Figure 6. Increased 4EBP1 phosphorylation at Ser65 in GBM samples.

Immunostaining (A, C, E, G, and H) for phosphorylated 4EBP1 at Ser65 and (B, D, and F) for total 4EBP1. (C and D) GBM samples and normal control brain samples were stained with specific monoclonal antibodies (brown) and counterstained with hematoxylin (blue). (H) Higher-magnification view of the boxed region in G, showing an increased signal for phospho-4EBP1 in mitotic cells (original magnification, ×400). Scale bar: 50 μm (A and B); 100 μm (C–G). Immunohistological scoring of (I) phospho-4EBP1 and (J) total 4EBP1 in 58 primary GBM samples.

Figure 7. Phosphorylation of 4EBP1, S6, and eIF4E in GBM samples.

Immunostaining for p53, PTEN, and IDH1 R132H mutant as well as for phosphorylated 4EBP1, ribosomal protein S6, and eIF4E was accomplished using specific monoclonal antibodies (brown) in the corresponding tumor areas. Hematoxylin (blue) was used for counterstaining. Higher-magnification views of the boxed regions in the center column are shown in the right column (original magnification, ×200). Scale bar: 100 μm (left and center columns).

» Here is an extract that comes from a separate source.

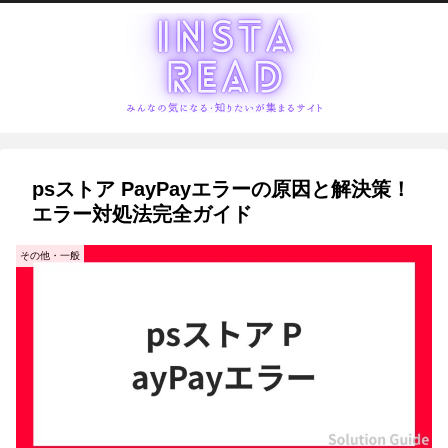
psストア PayPayエラーの原因と解決策！
エラー対処法完全ガイド
その他・一般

Figure 8. Model of MNK1-mediated resistance to rapalogs.

Rapalogs abrogate mTORC1-mediated inhibition of 4EBP1 phosphorylation at Ser65 and Thr70. Activated by rapalogs, the MNK1 signaling pathway phosphorylates eIF4E and maintains 4EBP1 phosphorylation at Ser65. Activation of the MNK1/eIF4E pathway increases translation of cancer-promoting and antiapoptotic proteins, whereas 4EBP1 phosphorylation followed by eIF4E dissociation allows continued protein synthesis and, thus, cancer cell survival.